# Oliver 2255



## Vol (Jul 5, 2009)

A beautiful tractor.....by Machinery Pete courtesy of AgWeb.

Regards, Mike

https://www.agweb.com/blog/machinery-pete/the-story-of-the-2255-tractor-of-mr-oliver/


----------



## somedevildawg (Jun 20, 2011)

Beautiful tractors.....strange how the front weights were attached back then.


----------



## mlappin (Jun 25, 2009)

Dad has one, personally my least favorite tractor to work on, everything is tight and sandwiched in. At least with the gear drive starters available now you don't have to pull the motor just to change starters. We never did anyways, found if you drop the solenoid off em and did a bit of gentle grinding on the engine tub you can change em without pulling the motor.

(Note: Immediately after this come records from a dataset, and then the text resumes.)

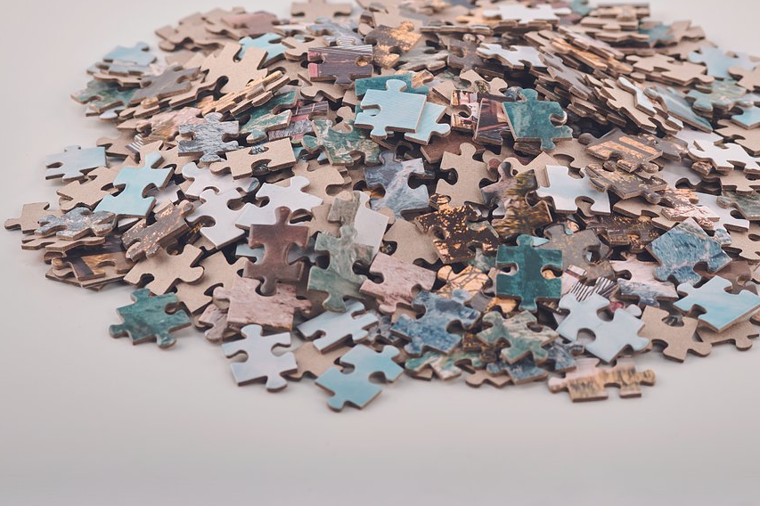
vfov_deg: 10.3
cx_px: 456
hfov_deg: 15.4
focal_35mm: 133
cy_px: 187
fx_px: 2807
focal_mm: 105
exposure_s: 1/200
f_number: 9
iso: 64
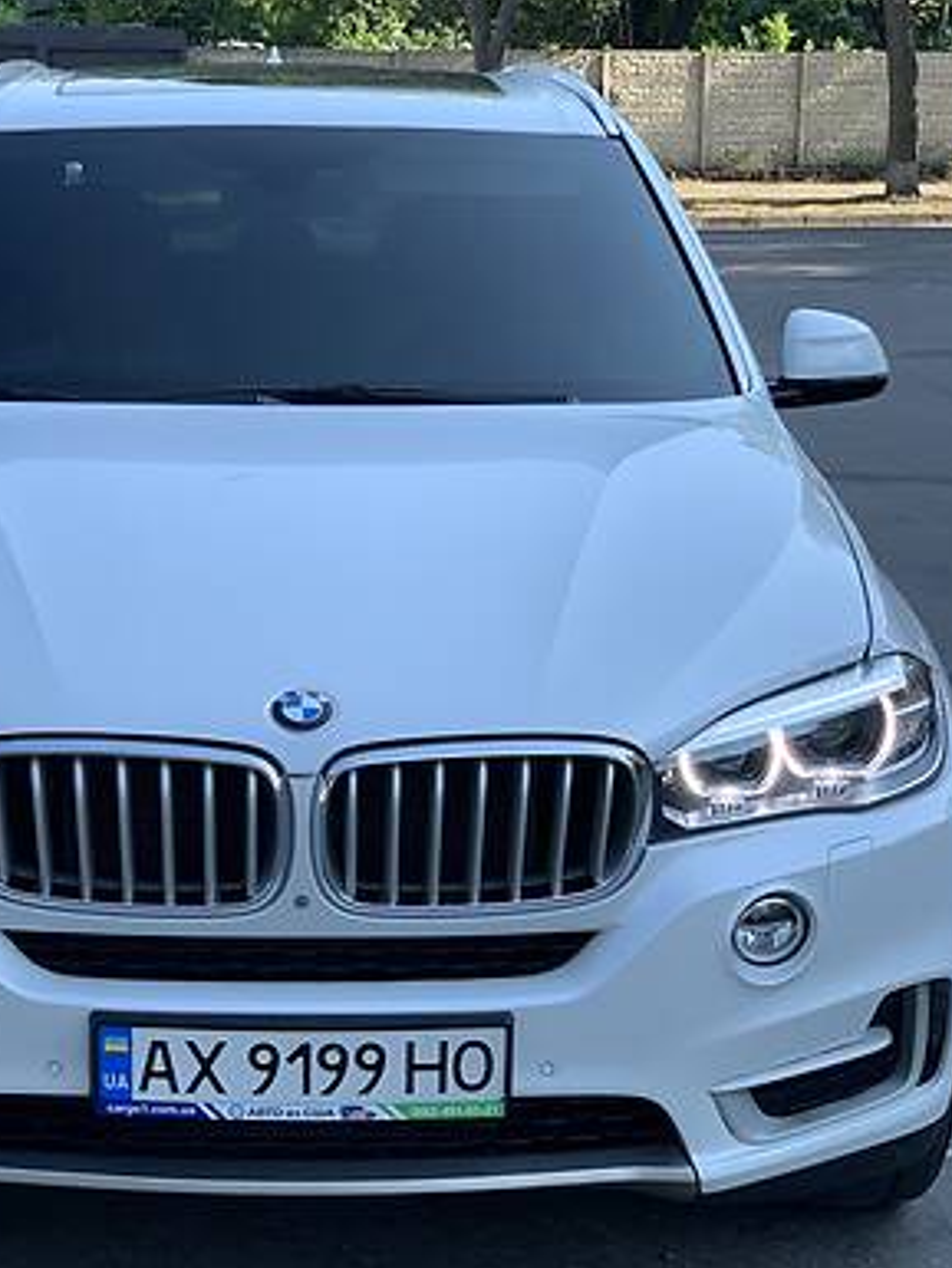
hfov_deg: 18.1
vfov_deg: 24.1
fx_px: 2969
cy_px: 705
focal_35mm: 81
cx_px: 267
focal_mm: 6
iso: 16
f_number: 2.4
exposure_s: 1/243
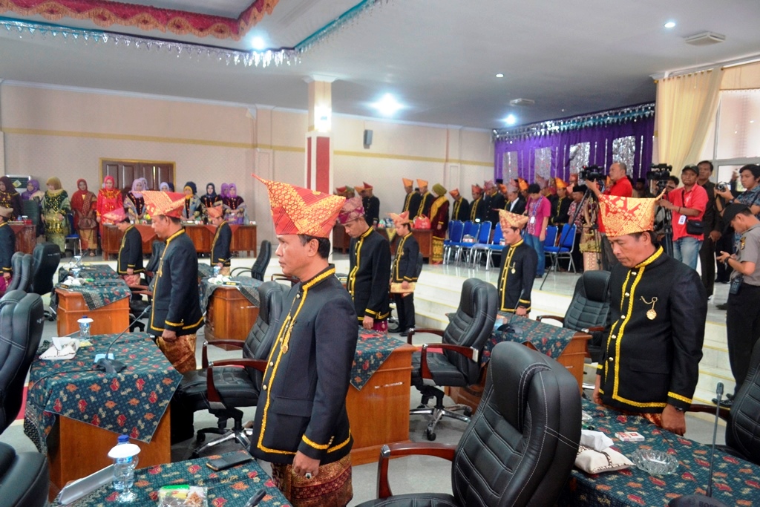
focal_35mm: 27
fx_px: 570
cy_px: 254
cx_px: 380
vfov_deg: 47.9
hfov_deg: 67.4
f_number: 3.5
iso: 1250
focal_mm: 18
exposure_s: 1/15
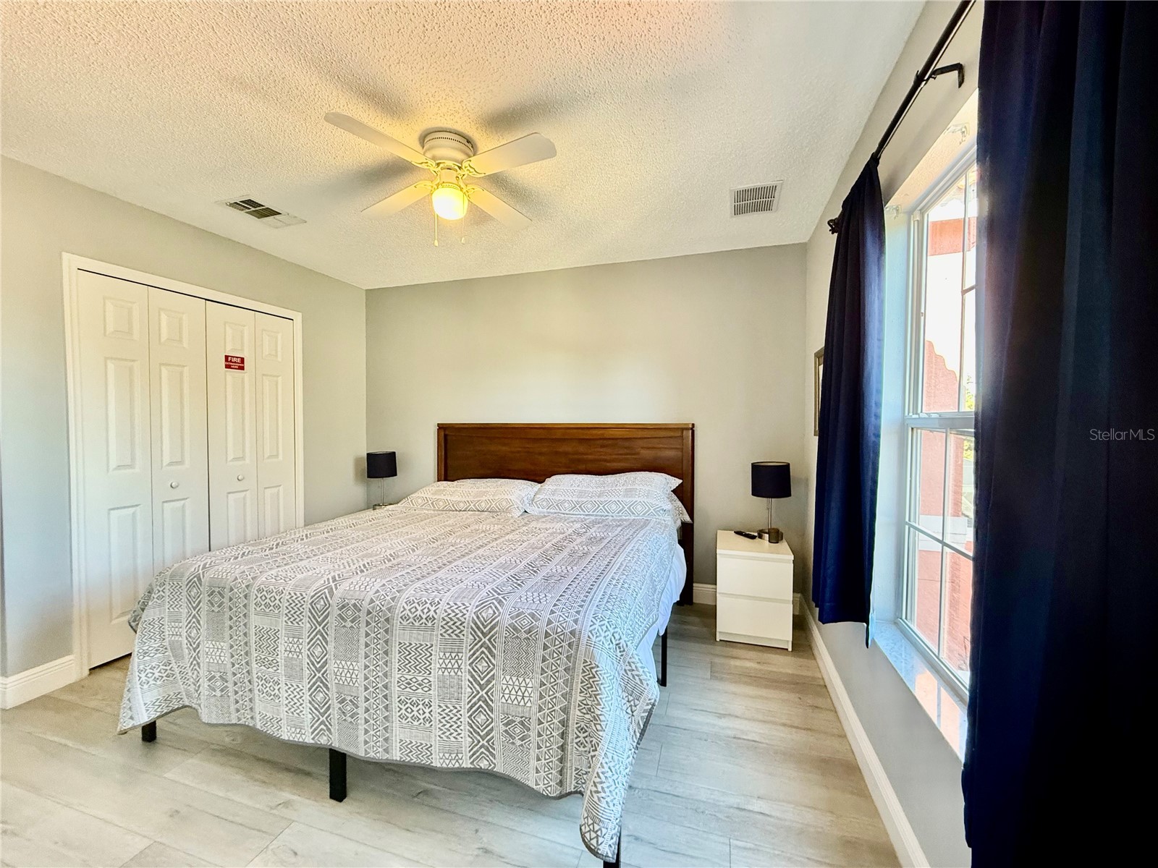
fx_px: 468
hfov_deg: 102.1
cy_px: 434
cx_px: 579
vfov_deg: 85.7
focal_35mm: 14
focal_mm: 2.22
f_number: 2.2
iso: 320
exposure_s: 1/94
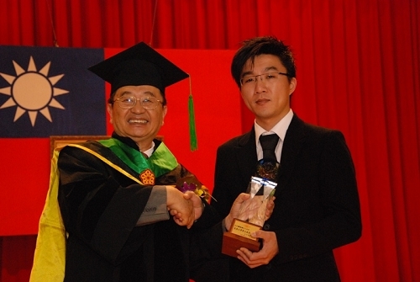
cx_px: 210
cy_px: 141
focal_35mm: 78
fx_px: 911
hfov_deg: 26.0
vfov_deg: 17.6
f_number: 5.6
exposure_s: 1/60
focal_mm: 52
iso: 1600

Personally don't care for the front wheel assist Olivers either, they moved the axle back to tighten up the turning radius but the shorter the wheel base, the rougher the ride.


----------



## GOOD HAY (Aug 8, 2010)

I worked for a fellow who had one with 4wd back in the mid seventies, as well as a White 105 4wd and a Cockshutt 1655 4wd. When you look back at these tractors you have to put them in the context of the times. There was very little tile drainage in our area then and these tractors worked well picking corn late into the fall and all the other work that we were trying to do on fields that today we would not go on. In some respects they were awkward and crude but they were the best at the time and they got the job done. I still get a little nostalgic when I see a nice 1655 up for sale.


----------



## stack em up (Mar 7, 2013)

Love the 2255, have one that needs a good restoration. Basically Oliver’s last hoorah.


----------